Hornaday dominated most of the event before Benson put his Bill Davis Racing Toyota into the lead for good on lap 153. He survived five caution periods during the final 47 laps to extend his series points lead over Hornaday to 15 points going into the next race at Nashville Superspeedway.

“Johnny had the truck to beat all weekend. We were lucky that he started eighth and we could get away before he caught us,” said Hornaday who started fourth but only needed four laps to pass pole-sitter Bobby East Jr. for the lead and a chance to get out front before Benson cleared traffic.

“I was watching Ron, watching what he was doing. I was just biding my time, trying not to heat up my Goodyears too bad. When we finally passed him for good (on lap 162), I tried to stay in clean air. If I went to the top, he went to the bottom. He had a strong truck and when he had some handling problems there, we were able to get past him and survive all of those restarts,” said Benson who has won three of the last four series events. “There’s no doubt we were the two strongest trucks. I saw him go to the top and when I went up there it stuck. It wasn’t too bad, I kinda liked it up there. You take a huge risk running up near the wall, but it worked.”

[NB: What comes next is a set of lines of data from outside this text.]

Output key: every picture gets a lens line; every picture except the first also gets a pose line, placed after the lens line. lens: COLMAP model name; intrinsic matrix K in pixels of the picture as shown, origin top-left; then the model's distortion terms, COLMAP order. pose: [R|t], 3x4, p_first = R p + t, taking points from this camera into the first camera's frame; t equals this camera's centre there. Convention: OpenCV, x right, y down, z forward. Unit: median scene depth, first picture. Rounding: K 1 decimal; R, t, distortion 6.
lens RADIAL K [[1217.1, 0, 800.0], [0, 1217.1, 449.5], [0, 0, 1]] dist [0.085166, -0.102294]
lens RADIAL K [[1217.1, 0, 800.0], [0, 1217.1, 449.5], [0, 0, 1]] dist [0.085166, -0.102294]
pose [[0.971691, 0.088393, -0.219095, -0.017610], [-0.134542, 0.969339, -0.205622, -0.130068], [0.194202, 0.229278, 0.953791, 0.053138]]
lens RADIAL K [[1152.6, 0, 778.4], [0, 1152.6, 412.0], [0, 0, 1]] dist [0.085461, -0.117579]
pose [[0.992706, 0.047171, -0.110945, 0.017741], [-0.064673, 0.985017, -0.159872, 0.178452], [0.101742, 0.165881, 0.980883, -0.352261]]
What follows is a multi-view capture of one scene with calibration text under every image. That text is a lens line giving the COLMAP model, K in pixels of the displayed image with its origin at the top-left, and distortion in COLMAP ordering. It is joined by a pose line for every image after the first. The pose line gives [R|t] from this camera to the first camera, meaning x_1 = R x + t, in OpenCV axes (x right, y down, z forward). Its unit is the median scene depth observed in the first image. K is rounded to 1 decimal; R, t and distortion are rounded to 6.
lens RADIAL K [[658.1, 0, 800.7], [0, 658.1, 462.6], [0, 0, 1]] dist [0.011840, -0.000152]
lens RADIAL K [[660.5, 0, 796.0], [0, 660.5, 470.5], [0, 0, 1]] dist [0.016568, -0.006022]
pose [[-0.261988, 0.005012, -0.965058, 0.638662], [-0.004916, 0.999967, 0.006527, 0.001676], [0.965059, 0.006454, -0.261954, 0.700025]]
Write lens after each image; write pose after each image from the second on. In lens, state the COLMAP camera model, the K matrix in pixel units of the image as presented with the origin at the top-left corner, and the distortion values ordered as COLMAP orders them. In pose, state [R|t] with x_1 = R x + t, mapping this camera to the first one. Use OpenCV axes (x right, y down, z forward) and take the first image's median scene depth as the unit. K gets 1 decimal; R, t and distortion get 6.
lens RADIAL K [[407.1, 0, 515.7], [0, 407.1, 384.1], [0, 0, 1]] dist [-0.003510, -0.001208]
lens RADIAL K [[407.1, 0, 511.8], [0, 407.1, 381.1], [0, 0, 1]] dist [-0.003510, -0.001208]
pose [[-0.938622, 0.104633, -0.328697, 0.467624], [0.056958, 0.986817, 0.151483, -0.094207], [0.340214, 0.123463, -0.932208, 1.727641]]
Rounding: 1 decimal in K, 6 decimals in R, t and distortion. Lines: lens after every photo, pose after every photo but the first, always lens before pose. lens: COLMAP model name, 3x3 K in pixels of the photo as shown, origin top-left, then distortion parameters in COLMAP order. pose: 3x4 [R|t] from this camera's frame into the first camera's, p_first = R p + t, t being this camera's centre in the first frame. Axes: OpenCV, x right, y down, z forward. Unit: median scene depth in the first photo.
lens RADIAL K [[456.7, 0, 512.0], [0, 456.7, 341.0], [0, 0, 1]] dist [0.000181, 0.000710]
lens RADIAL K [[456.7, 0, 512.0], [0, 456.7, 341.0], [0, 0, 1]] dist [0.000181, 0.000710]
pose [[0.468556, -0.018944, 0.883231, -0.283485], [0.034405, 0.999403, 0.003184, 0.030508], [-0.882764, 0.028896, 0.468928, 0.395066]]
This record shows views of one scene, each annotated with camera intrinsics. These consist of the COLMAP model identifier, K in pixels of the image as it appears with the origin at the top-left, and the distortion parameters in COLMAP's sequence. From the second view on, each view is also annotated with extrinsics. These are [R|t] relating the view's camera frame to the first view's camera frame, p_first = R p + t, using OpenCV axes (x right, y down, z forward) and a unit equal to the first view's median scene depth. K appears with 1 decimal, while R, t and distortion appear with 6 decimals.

The first half of the race saw only two caution periods. The second, on lap 85, allowed the leaders to pit for what turned out to be the only time.

The final 100 laps were marred by 9 yellow flags that could have given Hornaday, who is known as the “king of restarts,” an advantage. But on each restart Benson stayed in front and withstood a final charge by Hornaday’s Kevin Harvick-owned Camping World Chevrolet. ” I was loose there at the end and had all I could do to stay close to Johnny, said Hornaday.

” The 14 (Rick Crawford) was coming there at the end and I had to work to keep ahead,” said Benson who became the 10th different series winner in the last ten races at ORP.

Crawford slowed near the end after dropping a cylinder and became involved with Michael Annett who was driving the other Bill Davis Toyota entry. Crawford finished 12th, while Annett dropped to 21st after running with the leaders most of the night.

Kyle Busch, NASCAR’s winningest driver in 2008, had a tough night running near the back of the 34-truck field early on, when he thought he had a tire going down. But after a pit stop, his Toyota didn’t get better and he finished 8th. His run was marred by an incident that caused Chad McCumbee to hit the first turn wall as the two battled on lap 136. With sparks flying from the contact, McCumbee set out after Busch and cut in front of him much to the delight of the crowd.

Erik Darnell, Matt Crafton and Shelby Howard rounded-out the top five behind Benson who averaged 74.859 mph.

“A 15 point lead is obviously not enough as we go for a championship,” said Benson after the race. ” It’s a long season and a lot can happen. We felt we were a championship team the last two years and just didn’t get the job done. We’ll keep plugging.”